É, portanto, um equívoco comparar Tubarão a São Paulo como se fizesse referência a cidade mais violenta do Brasil. Se a intenção for esta, deve-se comparar com Alagoas. Com 3,2 milhões de habitantes, saltou de 58,5 para 63,4 homicídios por 100 mil pessoas no período em questão. Ou com o Espírito Santo, o segundo mais violento. Com 3,5 milhões de habitantes, aumentou de 54,1 para 58,0 o número de assassinatos.

Rio de Janeiro, que também sempre está nas manchetes, o número de mortes passou de 35 para 35,8 no mesmo período. É o quarto estado mais violento do país. Tem 16 milhões de habitantes.
Para se ter ideia mais apurada da situação de Tubarão, há que se ter ciência de que a média nacional é de 25 assassinatos por ano a cada 100 mil habitantes. Além disso, o governo federal investirá R$ 6,1 bilhões até 2012 para reduzir este número para 12 homicídios por ano.

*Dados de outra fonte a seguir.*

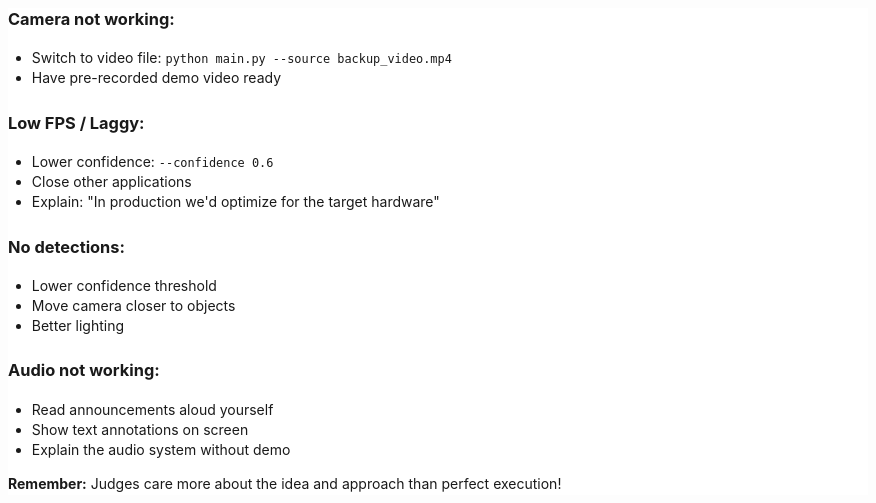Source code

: ### Camera not working:
- Switch to video file: `python main.py --source backup_video.mp4`
- Have pre-recorded demo video ready

### Low FPS / Laggy:
- Lower confidence: `--confidence 0.6`
- Close other applications
- Explain: "In production we'd optimize for the target hardware"

### No detections:
- Lower confidence threshold
- Move camera closer to objects
- Better lighting

### Audio not working:
- Read announcements aloud yourself
- Show text annotations on screen
- Explain the audio system without demo

**Remember:** Judges care more about the idea and approach than perfect execution!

Isto não significa, contudo, que devemos relaxar ou nos acomodarmos com as medidas de prevenção e combate à violência, muitas delas em curso, na nossa cidade. Pelo contrário. Devemos reforçar o trabalho para que Tubarão possa reconquistar os patamares anteriores a 2008, mesmo crescendo, desenvolvendo-se e oferecendo mais oportunidades para todos – o que deve ser meta comum.